Whenever I try to answer this question I go back to the data warehouse mission statement, which can be said in four words: Publish The Right Data. “Publish” means to present the data assets of the organization in the most effective possible way. Such a presentation must be understandable, compelling, attractively presented, and immediately accessible. Think of a high quality conventional publication. “Right Data” means those data assets that most effectively inform decision makers for all types of decisions ranging from real-time tactical to long term strategic.
Taking the mission statement seriously means that the data warehouse must encompass all the components necessary to publish the right data. Yes, this is an expansive view! At the same time, the data warehouse actually has well defined boundaries. The data warehouse is NOT responsible for original data generation, or defining security or compliance policies, or building storage infrastructure, or building enterprise service oriented architecture (SOA) infrastructure, or implementing the enterprise message bus architecture, or figuring out software-as-a-service (SAAS) applications, or committing all of IT to the cloud, or building the enterprise master data management (MDM) system. Does that make you feel better?

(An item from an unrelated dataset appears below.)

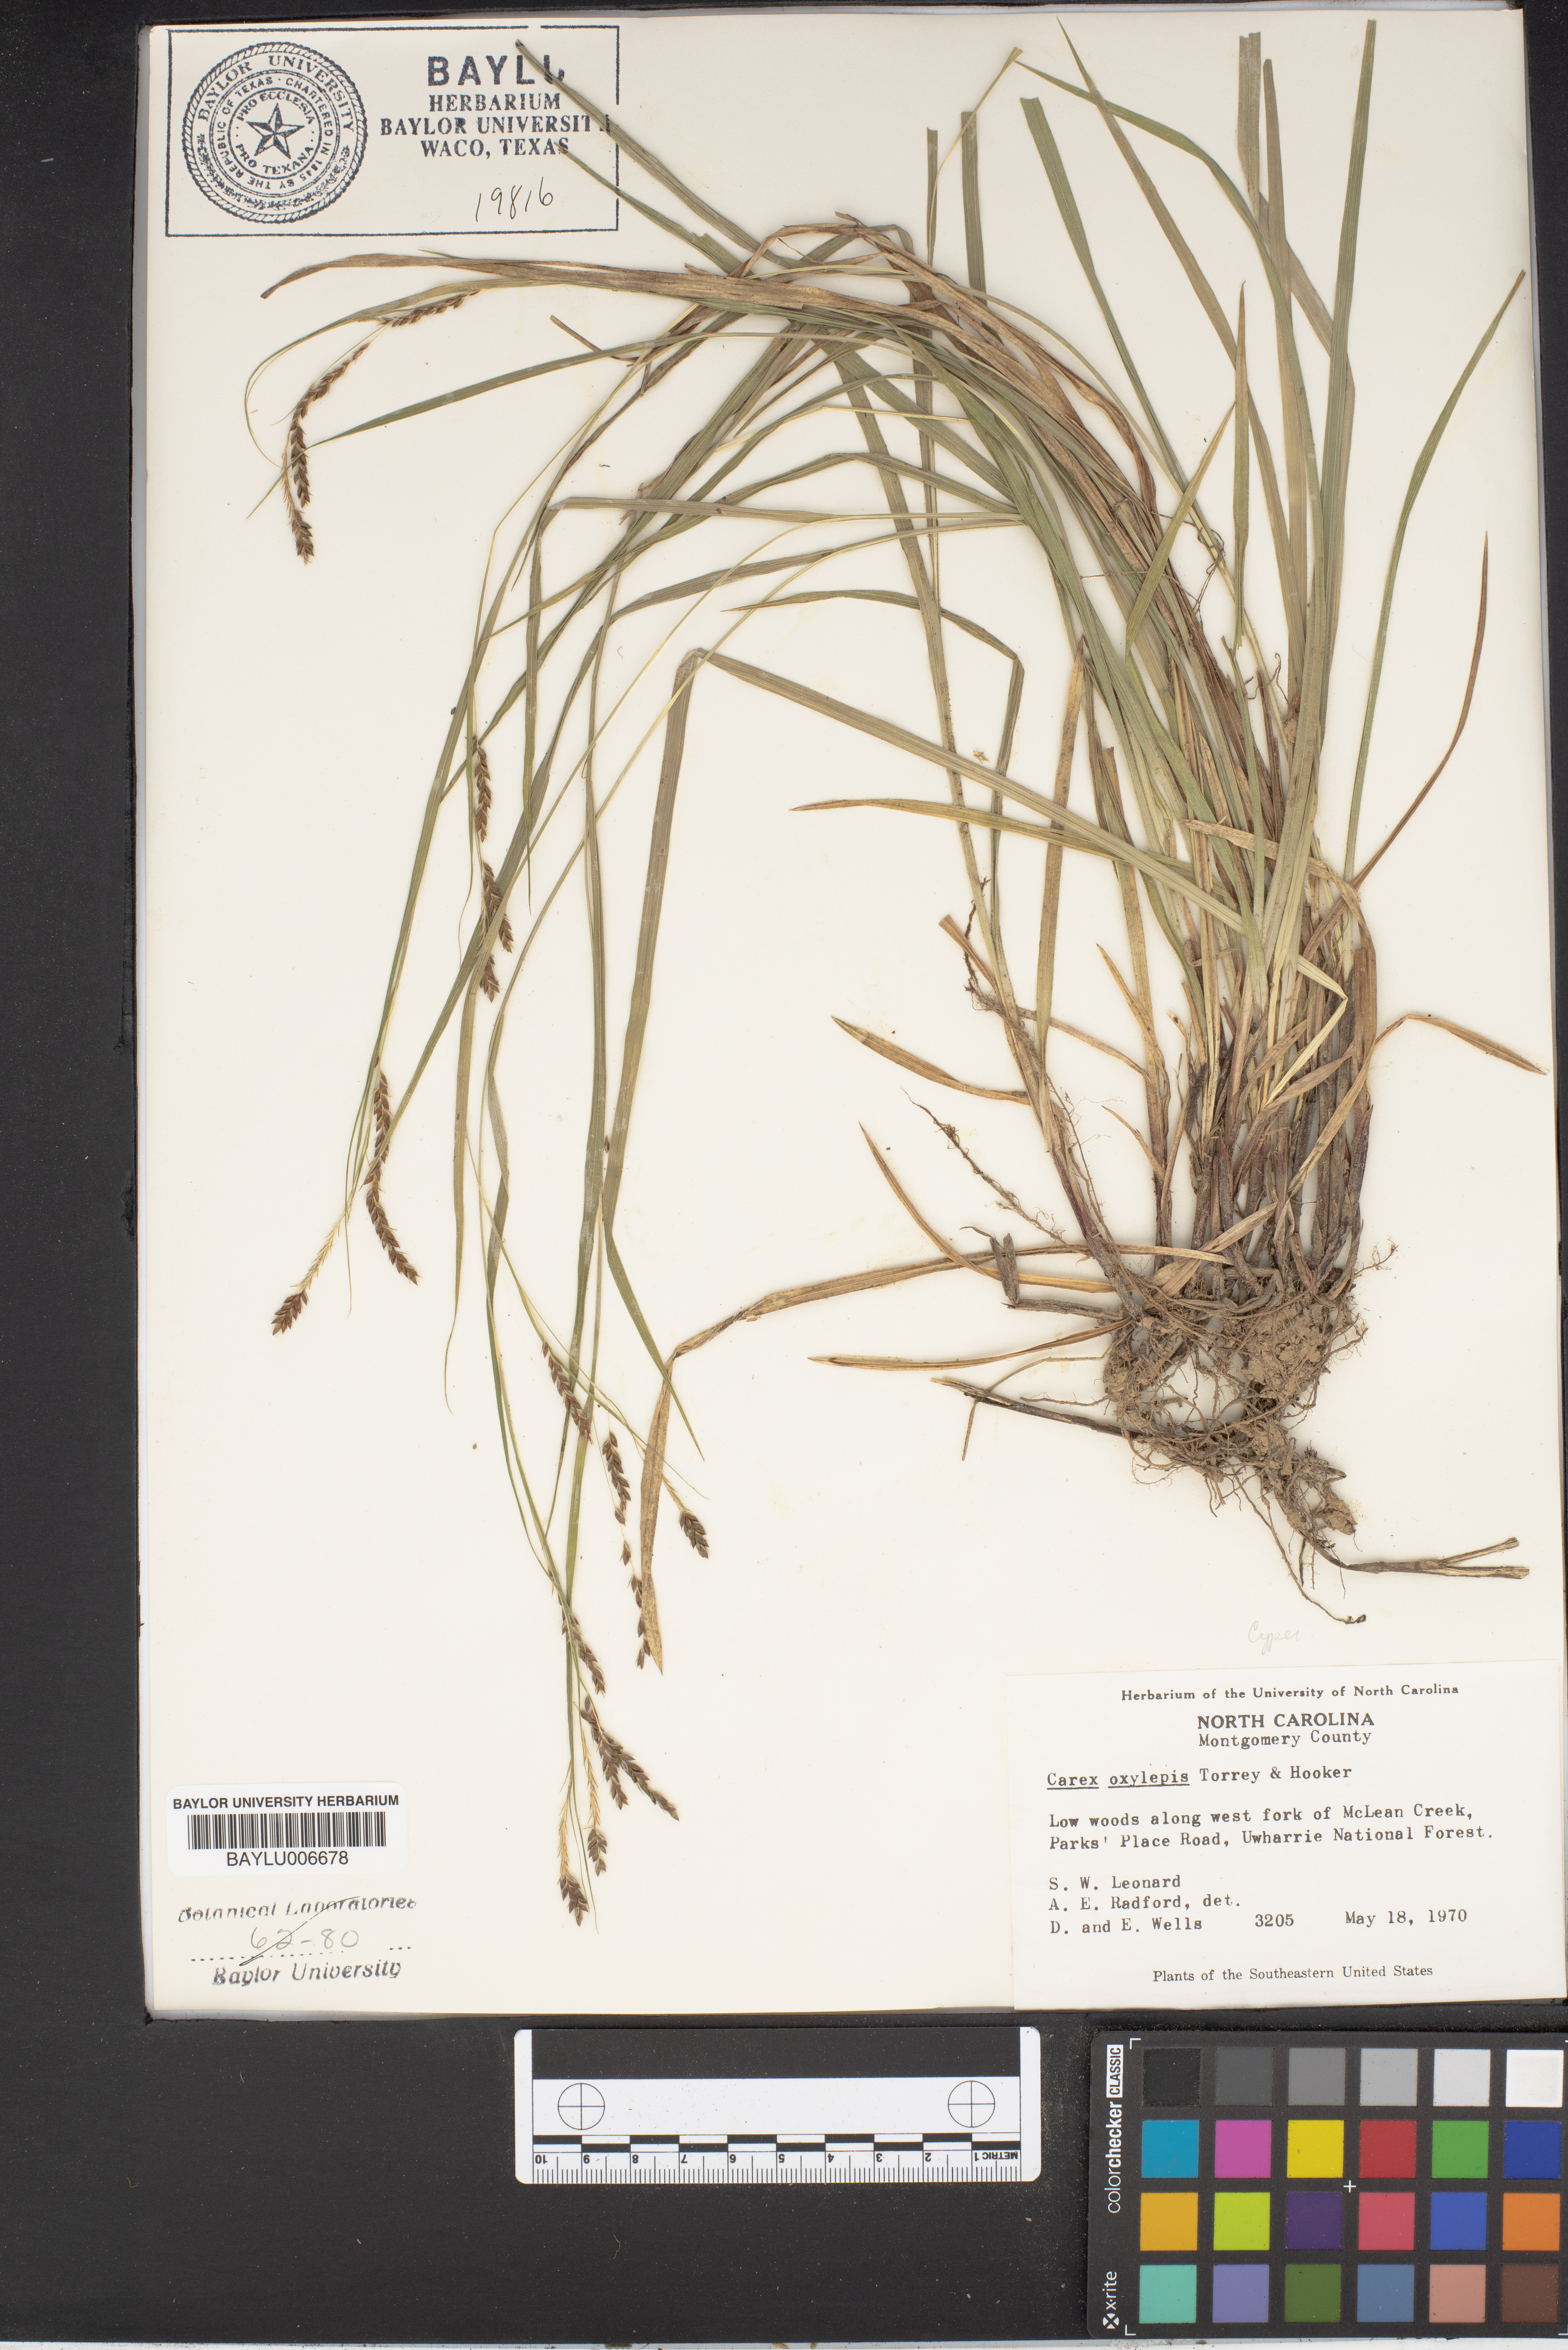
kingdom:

All of the above mentioned exclusions (shall we say headaches?) are necessary parts of the IT ecosystem that the data warehouse absolutely needs and uses. We data warehousers need to focus on the key pieces that enable us to publish the right data. We must own and control the extraction interfaces to all of the data needed to fulfill our mission. That means considerable influence over the source systems, both internal and external, that provide us with our data. We must own and control the data virtualization specs, even if they sit right on top of operational systems. We must own and control everything that makes up the “platform” for BI, including all final presentation schemas, user views, and OLAP cubes. And finally it must be clear to management that the new pockets of Big Data analytic modelers sprouting up in end user departments need to participate in the data warehouse mission. The new Big Data tools including MapReduce, Hadoop, Pig, Hive, HBase, and Cassandra are absolutely part of the data warehouse sphere of influence.
From time to time, vendors try to invalidate tried and true approaches so that they can position themselves as doing something new and different. Don’t let them get away with that! Data warehousing has an enormous and durable legacy. Keep reminding IT management and senior business management of the natural and expected expanding boundaries of the data warehouse.